Jared lifted his glass and watched the shrinking ice cubes float and bob aimlessly atop the surface. “Not quite,” he said. He fell back into the couch and put his left heel on the coffee table. He moved the phone away from his ear and gnawed against his bottom lip.
“Not tonight, but one way or another, you need to figure out how to stop with this guilt,” she said. “Beth was a beautiful soul. I loved her like a daughter. But she had demons, Jared. She had problems. You know that better than anyone. Holing yourself away is no way to honor her life.”
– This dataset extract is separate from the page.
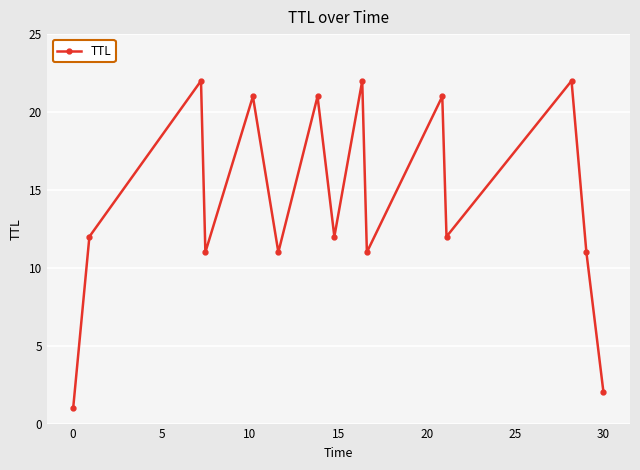

What is the maximum value shown in the chart?

22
The memory of their last night together flooded his mind. Her tears. Her pleas for help. The desperation in her already intoxicated voice. His heavy, booted feet on the steps as he went upstairs. The glow of the computer as he logged into her life insurance policy account to ensure he was still the beneficiary. His offering her the bottle of pills and telling her it was the only way. Make it look like an accident. He left, not sure if she’d go through with it. Her warm, lifeless body in their bed when he got back. A dried trail of drool down her pale cheek. The purposeful stoicism for the police and her family and his family. Only a few tears; no need to oversell it.
“I’m tired,” he said, the smile on his face real. “I’ll call on Christmas.”